An Introduction to the Internet of things

An introduction to Internet of things

The Internet, as we all know is a system where computers Internet-of-Things
are connected to form a network. We started using
the Internet to share information and slowly
and gradually it has now become a part of our lives.

Now imagine that we take this to a different level altogether.
Imagine every small thing is connected together via some network
using some identification like radio tags or bar codes, etc.
This is the basic concept of “Internet of Things” (IoT). Coined and first used
by Kevin Ashton in the year 1999, this term has now become a reality.

The main idea is that everything can then be tracked and traced and keeping count of what things
are where can be done remotely. Similarly we can remotely control equipment, say switch on the
coffee maker situated in the pantry from the confines of your office.

Interesting? Read on to get more information about the Internet of things.

The main problem that we face today is that today’s internet or sources of information are
still dependent on the humans like you and me who feed and enter information to it.
The main concept of Internet of Things is to make computers and machines independent of
people and the data fed into them by people. If this works well, the Internet of
Things will change the world as you and I know it today.

With IoT we can have kitchens ordering their own food, automated inventory being
updated and maintained, emergency services being called directly by cars after an accident.
It is taking “smart” applications to a different level.


Implementing the IoT

Even as you are reading this article, there are many countries that have invisible
identification tags called Radio Frequency Identification Tags (RFID) on most consumer items.
This will help scan the items and keep a tab on inventory, etc without manual intervention.


But, implementing IoT is not as easy as it sounds. Currently there are different lines of thought –


  1. IoT can be built on top of the existing Internet, that is, use the existing infrastructure and setup.
    This will ensure that the new applications, machines and tools will be built on an established base.
    Only those things that are not compatible with the existing Internet technologies will need to be changed.
  2. The other way of doing things is that, one just starts building the framework as more and more
    tools and machines get added to it. But this can be unmanageable as the scale increases.

To arrive at a consensus and to decide the best way forward, the European Commission
has set up a committee towards potential regulation of IoT.


The concerns

Though we may feel relieved at machines taking over some of our jobs and getting
more intelligent, there are concerns regarding the security and privacy.

  1. Security of data – Data is collected by different companies as well as the Government
    and we are not sure of the security of this data. Unauthorized people may access this data
    and use it for wrong doing. There are meetings and consultations scheduled across the
    globe to come at a consensus on the regulatory norms that need to be
    put in place to make IoT more secure.
  2.  Unnecessary tracking – With RFIDs being installed in most devices, it is getting easier
    for the Government and other agencies to monitor your movements.

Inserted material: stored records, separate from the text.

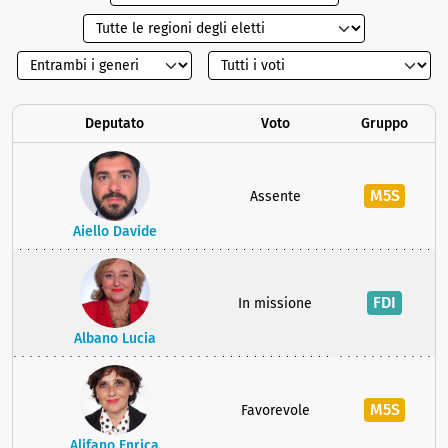
Deputato
Voto
Gruppo
M5S
Assente
Aiello Davide
FDI
In missione
Albano Lucia
M5S
Favorevole
Alifano Enrica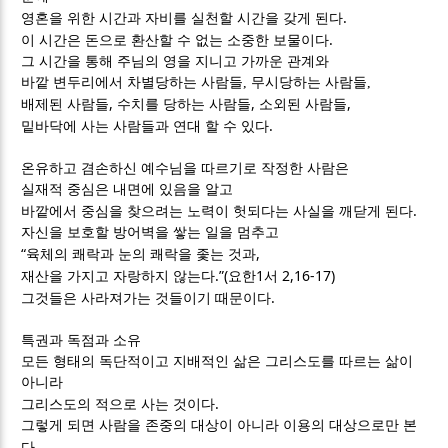
.
영혼을 위한 시간과 자비를 실천할 시간을 갖게 된다
.
이 시간은 돈으로 환산할 수 없는 소중한 보물이다
그 시간을 통해 주님의 영을 지니고 가까운 관계와
바깥 변두리에서
차별당하는 사람들
,
무시당하는 사람들
,
,
,
,
배제된 사람들
수치를 당하는 사람들
소외된 사람들
.
밑바닥에 사는 사람들과 연대 할 수 있다
온유하고 겸손하신 예수님을 따르기로 작정한 사람은
실재적 중심은 내면에 있음을 알고
.
바깥에서 중심을 찾으려는 노력이 헛되다는 사실을 깨닫게 된다
자신을 보호할 방어벽을 쌓는 일을 멈추고
“
,
육체의 쾌락과 눈의 쾌락을 좇는 것과
.”(
1
2,16-17)
재산을 가지고 자랑하지 않는다
요한
서
.
그것들은 사라져가는 것들이기 때문이다
특권과 독점과 소유
모든 형태의 독단적이고 지배적인 삶은 그리스도를 따르는 삶이
아니라
.
그리스도의 적으로 사는 것이다
그렇게 되면 사람을 존중의 대상이 아니라 이용의 대상으로만 본
.
다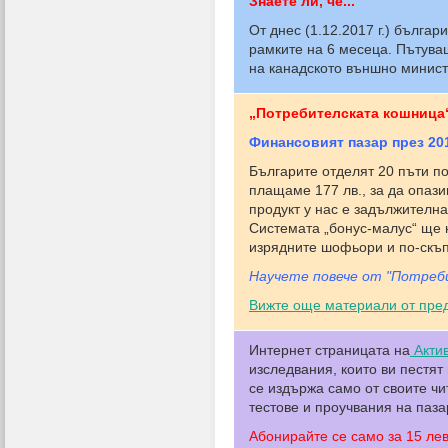
Знаете ли, че...
От днес (1.12.2017 г.) българ
рамките на 6 месеца. Пътува
на канадското външно минист
„Потребителската кошница“
Финансовият пазар през 201
Българите отделят 20 пъти п
плащаме 177 лв., за да опази
продукт у нас е задължителна
Системата „бонус-малус“ ще н
изрядните шофьори и по-скъп
Научете повече от "Потреби
Вижте още материали от пред
Интернет страницата на
Актив
изследвания, които ви пестят
се издържа само от своите ч
тестове и проучвания на паза
Абонирайте се само за 15 ле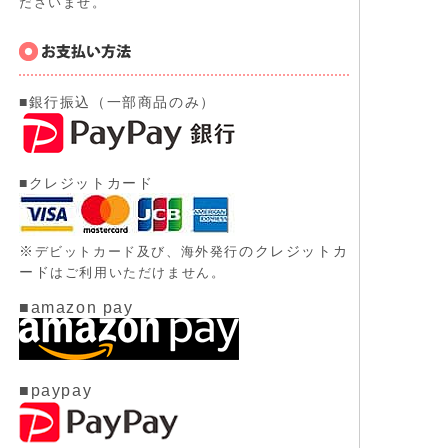
ださいませ。
■銀行振込（一部商品のみ）
■クレジットカード
※
のクレジットカ
デビットカード及び、
海外発行
ード
はご利用いただけません。
■amazon pay
■paypay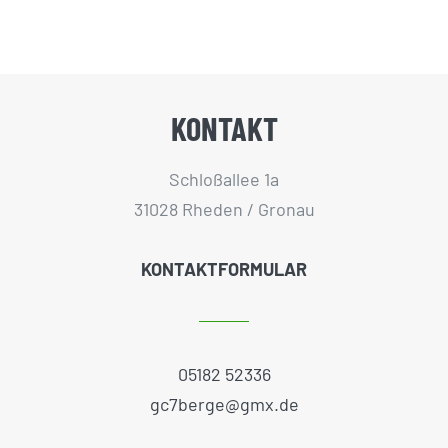
KONTAKT
Schloßallee 1a
31028 Rheden / Gronau
KONTAKTFORMULAR
05182 52336
gc7berge@gmx.de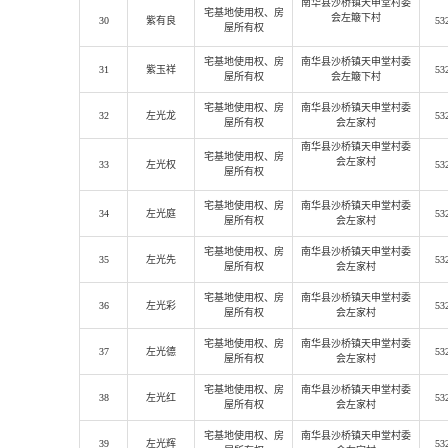
南华县沙桥镇天申堂村委
宅基地使用权
、房
会左簸下村
30
紫有良
53
屋所有权
宅基地使用权
、房
南华县沙桥镇天申堂村委
31
紫玉祥
53
屋所有权
会左簸下村
宅基地使用权
、房
南华县沙桥镇天申堂村委
32
左光龙
53
屋所有权
会左家村
南华县沙桥镇天申堂村委
宅基地使用权
、房
会左家村
33
左光权
53
屋所有权
宅基地使用权
、房
南华县沙桥镇天申堂村委
34
左光庭
53
屋所有权
会左家村
宅基地使用权
、房
南华县沙桥镇天申堂村委
35
左光先
53
屋所有权
会左家村
宅基地使用权
、房
南华县沙桥镇天申堂村委
36
左光彩
53
屋所有权
会左家村
宅基地使用权
、房
南华县沙桥镇天申堂村委
37
左光德
53
屋所有权
会左家村
宅基地使用权
、房
南华县沙桥镇天申堂村委
38
左光红
53
屋所有权
会左家村
宅基地使用权
、房
南华县沙桥镇天申堂村委
39
左光辉
53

This amounts to a scenario
    where the privacy of people is being compromised and people are concerned about this. 
  3. No Secrets – The data that your machines pick up may be accessed by others and then secrets,
    if any, will be shared with everybody inadvertently.

Internet of Things appears

Though the Internet of Things appears to be the way to move ahead and make life simpler,
technical issues like the framework to be used and personal issues like data security and
privacy need to be addressed before we can avail the benefits.